*About this exercise:*
In your answer, print each of the records below exactly.

*Dataset extract:*
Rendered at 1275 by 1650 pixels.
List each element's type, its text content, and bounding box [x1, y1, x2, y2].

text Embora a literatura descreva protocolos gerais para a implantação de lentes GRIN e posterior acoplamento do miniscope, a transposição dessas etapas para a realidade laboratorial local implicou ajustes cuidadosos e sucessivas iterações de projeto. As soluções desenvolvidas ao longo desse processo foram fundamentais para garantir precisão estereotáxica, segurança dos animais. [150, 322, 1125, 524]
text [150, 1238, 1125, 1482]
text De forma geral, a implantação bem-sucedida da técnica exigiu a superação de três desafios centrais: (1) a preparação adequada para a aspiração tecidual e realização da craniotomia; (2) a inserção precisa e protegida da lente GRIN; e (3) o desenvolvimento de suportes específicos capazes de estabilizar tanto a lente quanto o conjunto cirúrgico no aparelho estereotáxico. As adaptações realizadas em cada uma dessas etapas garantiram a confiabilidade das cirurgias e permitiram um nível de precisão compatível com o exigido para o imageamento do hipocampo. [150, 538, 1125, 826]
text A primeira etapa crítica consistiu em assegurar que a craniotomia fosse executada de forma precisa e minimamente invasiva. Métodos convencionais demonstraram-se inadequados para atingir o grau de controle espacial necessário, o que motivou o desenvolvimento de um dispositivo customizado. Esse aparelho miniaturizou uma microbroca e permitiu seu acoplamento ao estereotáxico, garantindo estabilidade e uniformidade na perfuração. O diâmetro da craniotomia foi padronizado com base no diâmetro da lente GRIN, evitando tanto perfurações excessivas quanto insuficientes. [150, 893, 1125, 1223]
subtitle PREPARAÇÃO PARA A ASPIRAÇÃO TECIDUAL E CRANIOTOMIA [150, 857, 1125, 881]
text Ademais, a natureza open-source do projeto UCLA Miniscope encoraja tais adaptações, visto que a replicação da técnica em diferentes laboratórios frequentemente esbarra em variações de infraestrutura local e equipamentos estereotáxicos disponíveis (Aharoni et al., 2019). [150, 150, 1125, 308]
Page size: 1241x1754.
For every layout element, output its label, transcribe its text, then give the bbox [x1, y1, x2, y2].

*Expected answer:*
Rendered at 1275 by 1650 pixels.
List each element's type, its text content, and bounding box [x1, y1, x2, y2].

text Embora a literatura descreva protocolos gerais para a implantação de lentes GRIN e posterior acoplamento do miniscope, a transposição dessas etapas para a realidade laboratorial local implicou ajustes cuidadosos e sucessivas iterações de projeto. As soluções desenvolvidas ao longo desse processo foram fundamentais para garantir precisão estereotáxica, segurança dos animais. [150, 322, 1125, 524]
text [150, 1238, 1125, 1482]
text De forma geral, a implantação bem-sucedida da técnica exigiu a superação de três desafios centrais: (1) a preparação adequada para a aspiração tecidual e realização da craniotomia; (2) a inserção precisa e protegida da lente GRIN; e (3) o desenvolvimento de suportes específicos capazes de estabilizar tanto a lente quanto o conjunto cirúrgico no aparelho estereotáxico. As adaptações realizadas em cada uma dessas etapas garantiram a confiabilidade das cirurgias e permitiram um nível de precisão compatível com o exigido para o imageamento do hipocampo. [150, 538, 1125, 826]
text A primeira etapa crítica consistiu em assegurar que a craniotomia fosse executada de forma precisa e minimamente invasiva. Métodos convencionais demonstraram-se inadequados para atingir o grau de controle espacial necessário, o que motivou o desenvolvimento de um dispositivo customizado. Esse aparelho miniaturizou uma microbroca e permitiu seu acoplamento ao estereotáxico, garantindo estabilidade e uniformidade na perfuração. O diâmetro da craniotomia foi padronizado com base no diâmetro da lente GRIN, evitando tanto perfurações excessivas quanto insuficientes. [150, 893, 1125, 1223]
subtitle PREPARAÇÃO PARA A ASPIRAÇÃO TECIDUAL E CRANIOTOMIA [150, 857, 1125, 881]
text Ademais, a natureza open-source do projeto UCLA Miniscope encoraja tais adaptações, visto que a replicação da técnica em diferentes laboratórios frequentemente esbarra em variações de infraestrutura local e equipamentos estereotáxicos disponíveis (Aharoni et al., 2019). [150, 150, 1125, 308]
Page size: 1241x1754.
For every layout element, output its label, transcribe its text, then give the bbox [x1, y1, x2, y2].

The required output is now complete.